For self-portraits, you can set a timer as usual. Or use its even smarter mode, in which the camera waits until it sees your face in the frame. Then it fires a shot every three seconds until you leave the scene.
As usual on today's compacts, there's no eyepiece viewfinder, a loss you may mourn. But the three-inch screen remains clear and bright even in bright sunshine, thanks to an extra white pixel Sony has nestled in among every set of red, green and blue.
The 1080p video capture isn't quite the same festival of crispness as the photos. But you can use all the photo effects while filming. And while recording, you can zoom, change focus and even take still photos.

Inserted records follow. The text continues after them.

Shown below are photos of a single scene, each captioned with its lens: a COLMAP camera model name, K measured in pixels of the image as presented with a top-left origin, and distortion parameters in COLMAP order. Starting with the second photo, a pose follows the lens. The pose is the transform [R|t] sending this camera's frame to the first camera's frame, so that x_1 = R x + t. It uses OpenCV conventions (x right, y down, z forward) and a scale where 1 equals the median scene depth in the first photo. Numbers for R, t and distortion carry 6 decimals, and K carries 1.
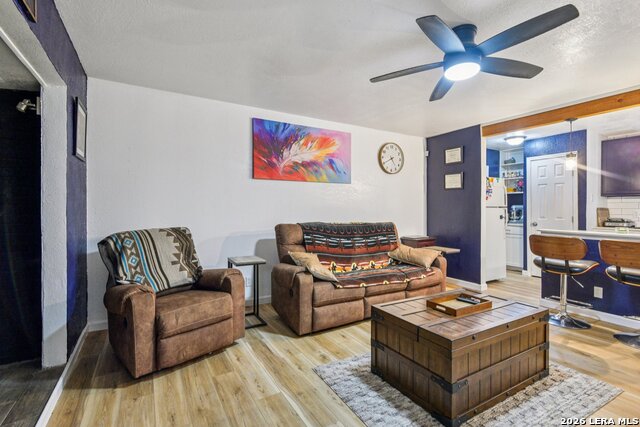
lens RADIAL K [[298.5, 0, 316.9], [0, 298.5, 211.1], [0, 0, 1]] dist [0.001712, -0.001400]
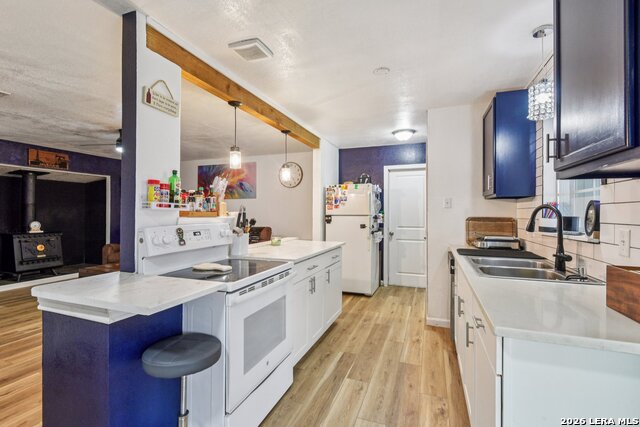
lens RADIAL K [[298.5, 0, 316.9], [0, 298.5, 211.1], [0, 0, 1]] dist [0.001712, -0.001400]
pose [[0.634569, -0.006698, -0.772837, 1.533430], [-0.005351, 0.999900, -0.013060, -0.017916], [0.772848, 0.012423, 0.634470, 0.384838]]
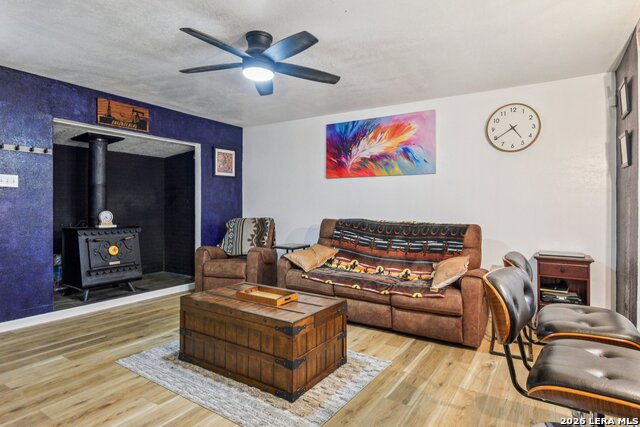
lens RADIAL K [[360.3, 0, 318.5], [0, 360.3, 210.3], [0, 0, 1]] dist [0.003248, 0.000700]
pose [[0.458297, 0.010524, -0.888737, 0.924163], [-0.011333, 0.999918, 0.005997, 0.003701], [0.888727, 0.007323, 0.458379, 0.326431]]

Sony has taken the debatable step of bringing back in-camera charging. That is, there's no external charger for the 330-shot battery. Instead, the camera is the charger, whenever it's connected to a USB jack, like the one on your laptop, or a wall outlet. Pros: No charger to pack and lose. Cons: You can't charge a spare battery while you're out shooting.
As with its role model, the Canon S100, you can program the function of the Sony lens ring. It can control zoom, focus, exposure, aperture, whatever. But unlike the Canon's ring, the Sony's ring doesn't click as you turn it — sounds that get picked up when you're capturing video.

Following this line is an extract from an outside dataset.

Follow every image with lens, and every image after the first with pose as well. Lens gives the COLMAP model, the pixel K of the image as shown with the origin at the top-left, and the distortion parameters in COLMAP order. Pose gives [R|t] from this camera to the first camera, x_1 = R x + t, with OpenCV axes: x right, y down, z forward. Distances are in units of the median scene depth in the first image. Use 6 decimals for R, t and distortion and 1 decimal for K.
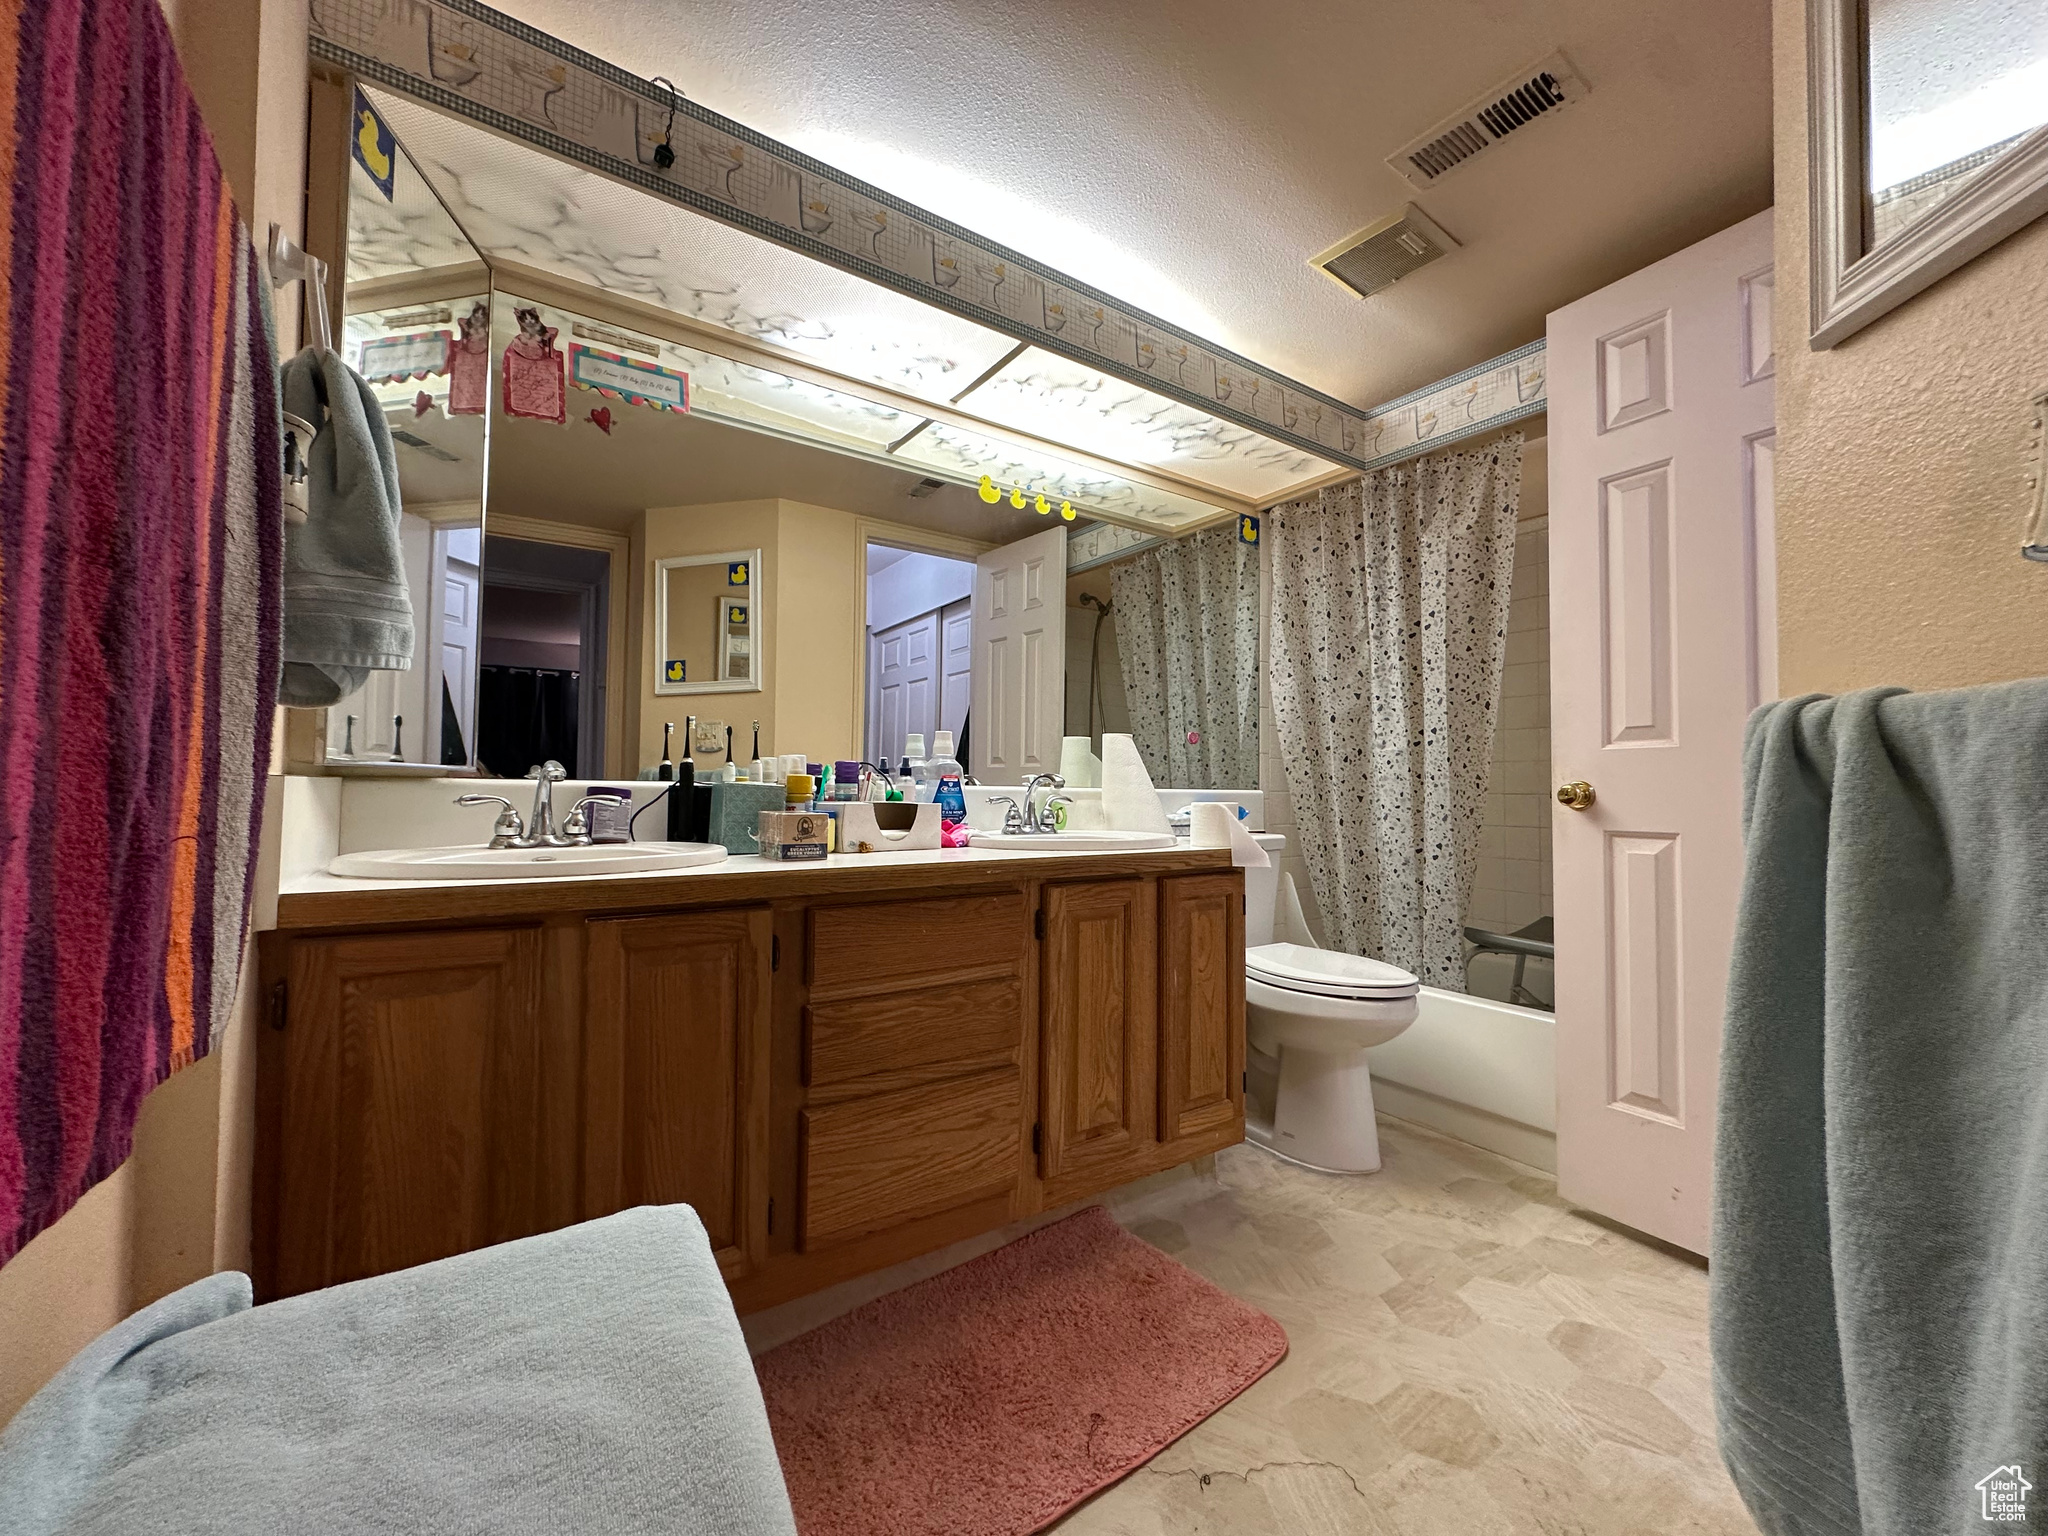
lens RADIAL K [[814.4, 0, 1024.0], [0, 814.4, 768.0], [0, 0, 1]] dist [-0.002530, 0.000198]
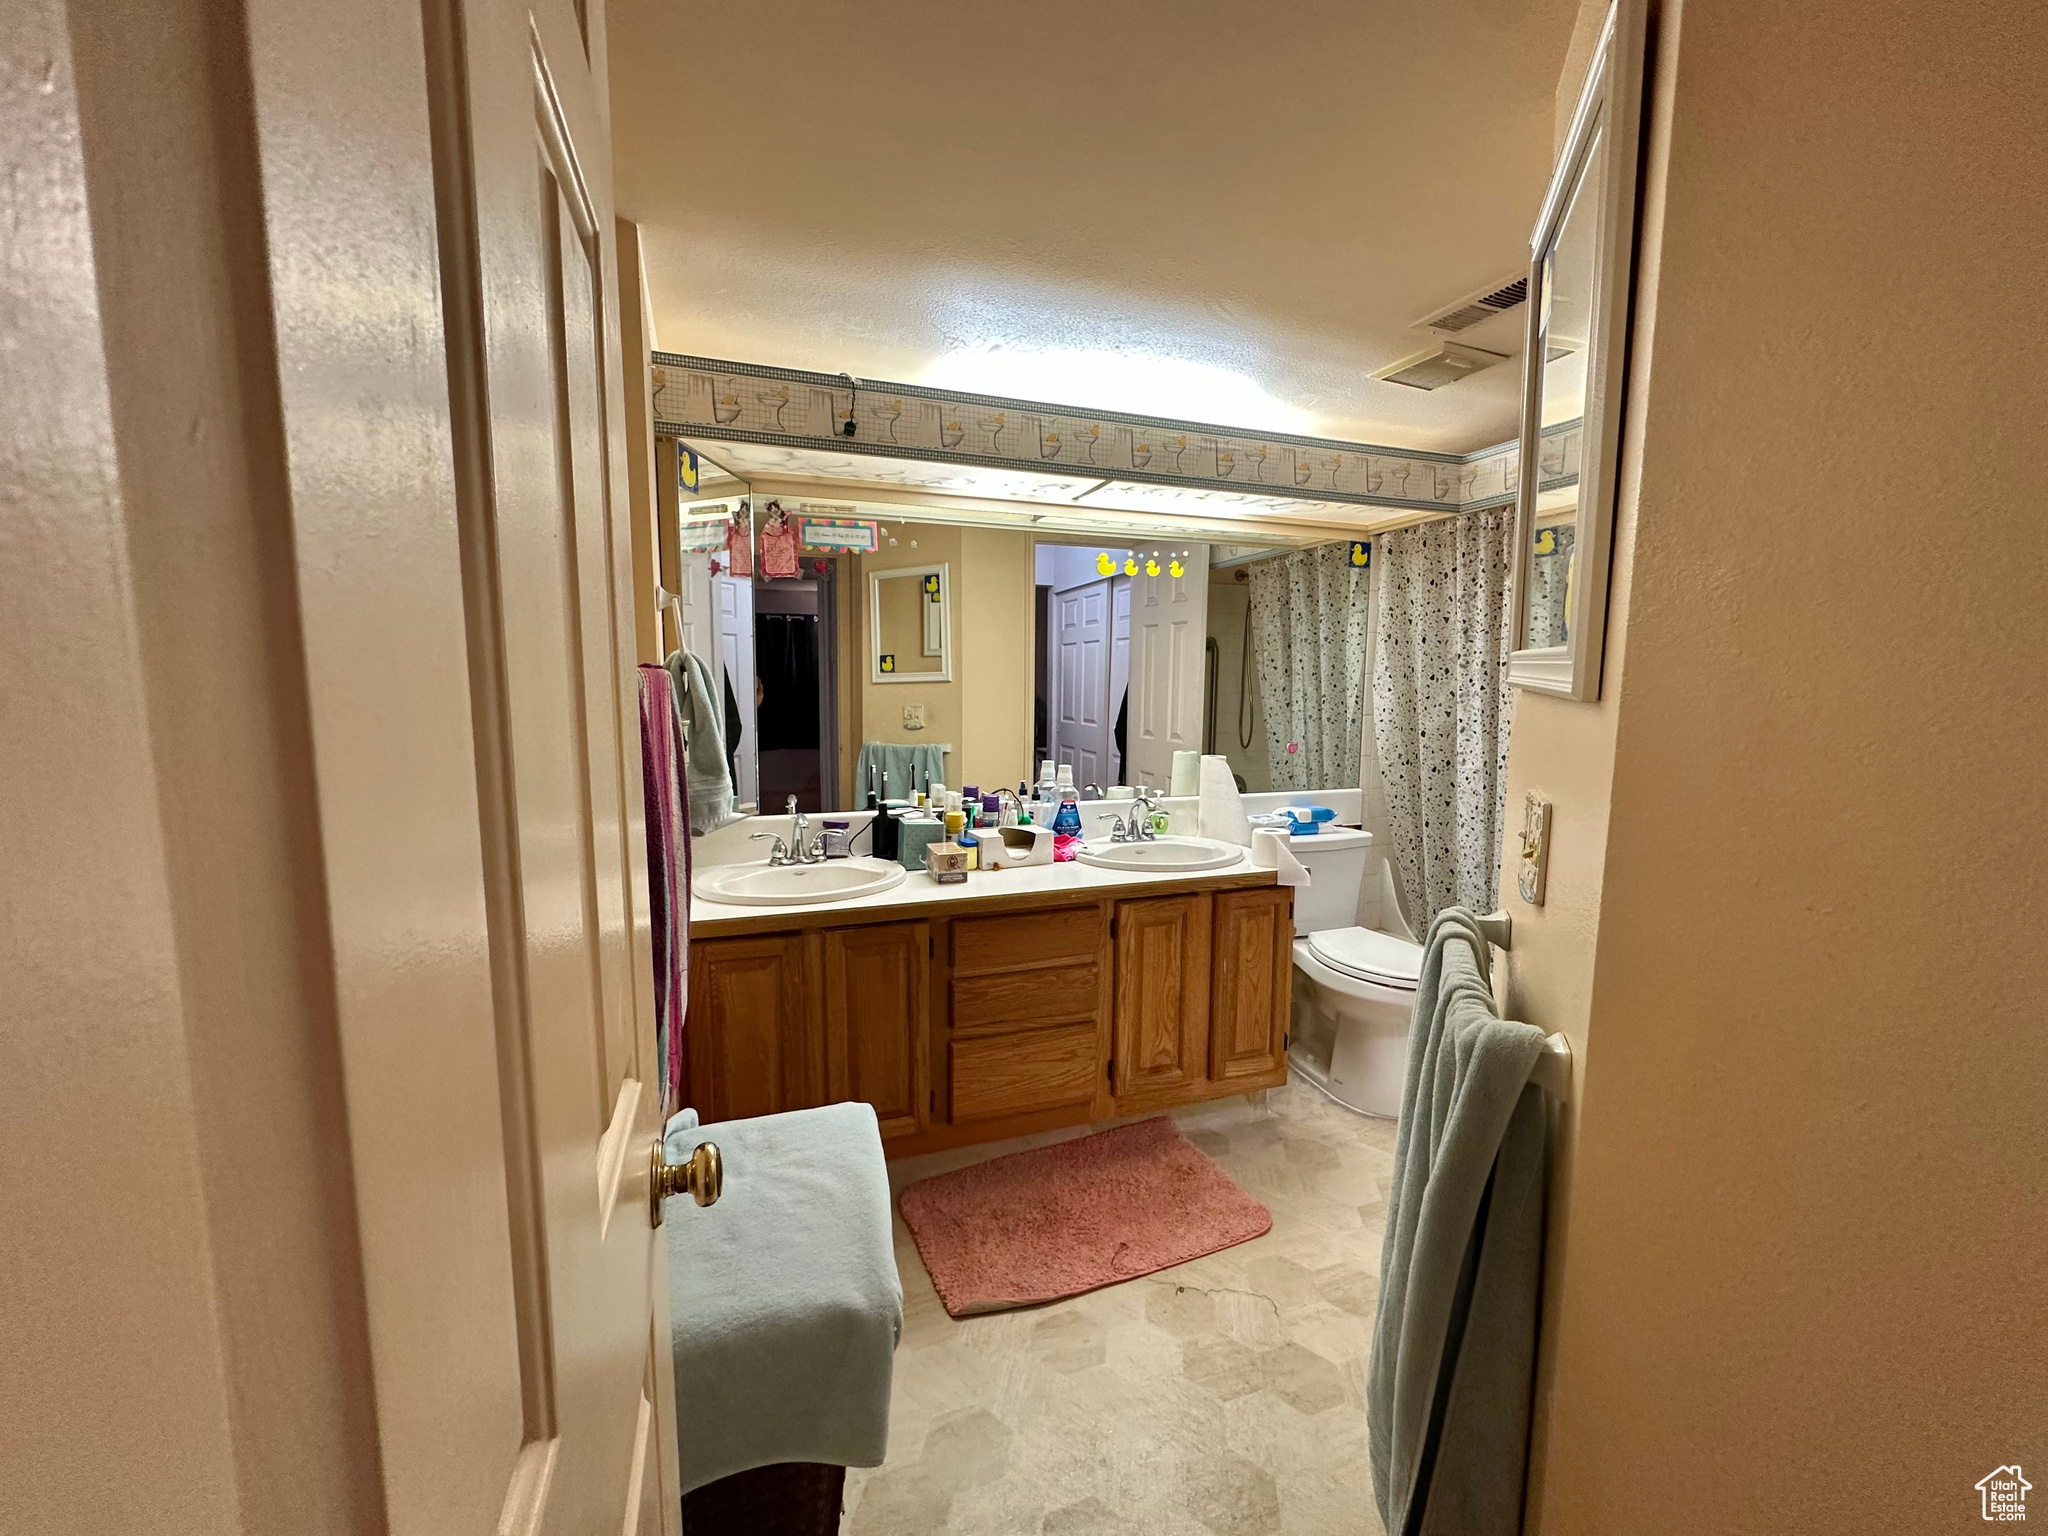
lens RADIAL K [[814.4, 0, 1024.0], [0, 814.4, 768.0], [0, 0, 1]] dist [-0.002530, 0.000198]
pose [[0.966062, 0.024239, -0.257170, 0.215488], [0.010141, 0.991261, 0.131525, -0.261061], [0.258111, -0.129669, 0.957374, -0.349195]]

On the hand, you don't feel clicks either. The ring spins freely, which gives it a glassy, skidding feeling when you're adjusting a setting with natural stopping points, like ISO (light sensitivity) or shutter speed.
That's not the only niggling downside. The biggest one, of course, is that there's very little room for physical buttons. All of the RX100's hundreds of functions are packed into five buttons on the back, a mode dial on top, the ring around the lens and a four-way clickable ring on the back.
Novices will find it overwhelming. Then again, it's fairly clear that this isn't a camera for novices. Besides, eventually it all makes sense. You learn to press the Fn button whenever you want to adjust a photographic setting, or the Menu button to adjust a camera-setup setting.
The camera has a 3.6X zoom lens. The Canon S100 zooms more (5X zoom). On the other hand, the Sony takes 20-megapixel photos, versus 12 on the Canon.
Ordinarily I'm not a fan of cramming more pixels into a camera as a marketing ploy. High-megapixel photos take longer to transfer, fill up your hard drive faster and are overkill for most printing purposes.
But on Sony's sensor, these are really useful pixels. You can crop away a huge part of the photo and still have lots of megapixels left for big prints; in effect, you're amplifying the zoom.
One last downside: In certain photos, when I adjusted the overall contrast in Photoshop later, I noticed some vignetting — darkened areas at the corners.
This is an ideal second camera for professionals. And it's a great primary camera for any amateur who wants to take professional-looking photos without having to carry a camera bag.
Of course, $650 is crazy expensive. You can buy a full-blown S.L.R. for that much.
But every time you transfer a batch of its pictures to your computer, you'll understand why you spent that money. You'll click through them, astonished at how often it's successful in stopping time, capturing the emotion of a scene, enshrining a memory or an expression you never want to forget. You'll appreciate that the RX100 has single-handedly smashed the rule that said, "You need a big camera for pro-quality photos."
And if you care at all about your photography, you'll thank Sony for giving the camera industry a good hard shove into the future.